Едва ли стоит и труда выделять в особую тему историческое значение сновидений. В том, что какая-либо историческая личность благодаря своему сновидению решилась на смелый подвиг, оказавший решающее влияние на ход мировой истории, – в этом можно усматривать особую проблему лишь до тех пор, пока сновидение в качестве какой-то непостижимой темы противопоставляется другим, более доступным душевным силам, а отнюдь не тогда, когда сновидение представляется в форме выражения чувств и мыслей, на которых днем тяготело сопротивление и которые ночью получили подкрепление из глубоких источников раздражения. Почтительное же отношение к сновидению со стороны всех древних народов является основанным на вполне правильной психологической гипотезе преклонением перед неукротимой и неразрушимой стороной человеческой души, перед демоническим элементом, из которого проистекает желание сновидения и которое мы находим в нашем бессознательном.
Я умышленно говорю «в нашем бессознательном», ибо то, что мы так называем, не совпадает с бессознательным у философов и с бессознательным у Липпса, Там оно означает лишь противоположность сознательному; что помимо сознательных есть еще и бессознательные психические процессы, – об этом все они спорят. У Липпса мы находим еще, что все психическое существует в форме бессознательного и лишь немногое, кроме того, и в форме сознательного. Но не для доказательства этого положения рассматривали мы процессы образования сновидений и истерических симптомов; для неопровержимого установления его достаточно наблюдения над нормальной дневной жизнью. То новое, что показал нам анализ психопатологических образований, и особенно первого из их звеньев – сновидения, состоит в том, что бессознательное, иначе говоря, психическое, обнаруживается в качестве функции двух раздельных систем; следы его мы находим и в нормальной душевной жизни. Есть, следовательно, двоякого рода бессознательное; этого разделения психологи не производят. И то и другое – бессознательное в психологическом смысле; но в нашем – то, что мы называем системой Бсс., неспособно дойти до сознания, между тем как другое потому называется нами системой Прс., что его раздражения – правда, по известным законам, быть может, лишь после преодоления новой цензуры, но во всяком случае без всякого отношения к системе Бсс., – могут проникнуть к сознанию. Тот факт, что раздражения, для того чтобы проникнуть к сознанию, должны претерпеть последовательный ряд процессов, обнаруживающихся нами благодаря их цензурному изменению, послужил нам для сравнения с пространственными представлениями. Мы изобразили взаимоотношение обеих систем и их отношение к сознанию, сказав, что система Прс. стоит как бы ширмой между системой Бсс. и сознанием. Система Прс. преграждает не только доступ к сознанию, но главенствует и над доступом к произвольной моторности и распоряжается посылкой энергии, часть которой знакома нам в форме внимания.
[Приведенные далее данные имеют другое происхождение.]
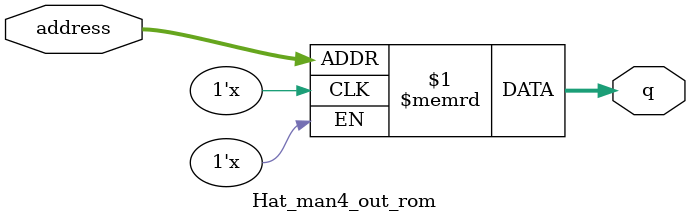
<source format=sv>
module Hat_man4_out_rom (
	input logic [12:0] address,
	output logic [3:0] q
);

logic [3:0] memory [0:4899] /* synthesis ram_init_file = "./Hat_man4_out/Hat_man4_out.mif" */;


	assign q = memory[address];

endmodule

</source>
Мы должны стоять в стороне и от подразделения – верхнее и нижнее сознание, – столь излюбленного в новейшей литературе психоневрозов, так как оно подчеркивает, по-видимому, именно тождество психического и сознательного.
Какая же роль выпадает на долю некогда столь всемогущего, оставляющего в стороне все остальное сознания? Роль органа чувств для восприятия психических качеств. Согласно основной мысли нашего схематического опыта, мы можем представить себе сознательное восприятие исключительно в форме самостоятельной функции особой системы, которую для краткости обозначим Сз. По своим механическим свойствам система эта аналогична воспринимающей системе В; она неспособна запечатлевать следы изменений, то есть лишена памяти. Психический аппарат, чувствующими органами системы В обращенный к внешнему миру, сам служит внешним миром для органа системы Сз., телеологическое оправдание которой и покоится на этом взаимоотношении. Принцип прохождения инстанций, господствующий, по-видимому, в общей структуре аппарата, еще раз обнаруживается здесь перед нами. Материал раздражений притекает к чувствующим органам системы Сз. с двух сторон: из системы В, раздражение которой, обусловленное качествами, претерпевает, вероятно, новую переработку до тех пор, пока не становится сознательным ощущением, – и изнутри аппарата, количественные процессы которого ощущаются качественно в форме приятного или неприятного чувства, когда подвергаются определенным изменениям.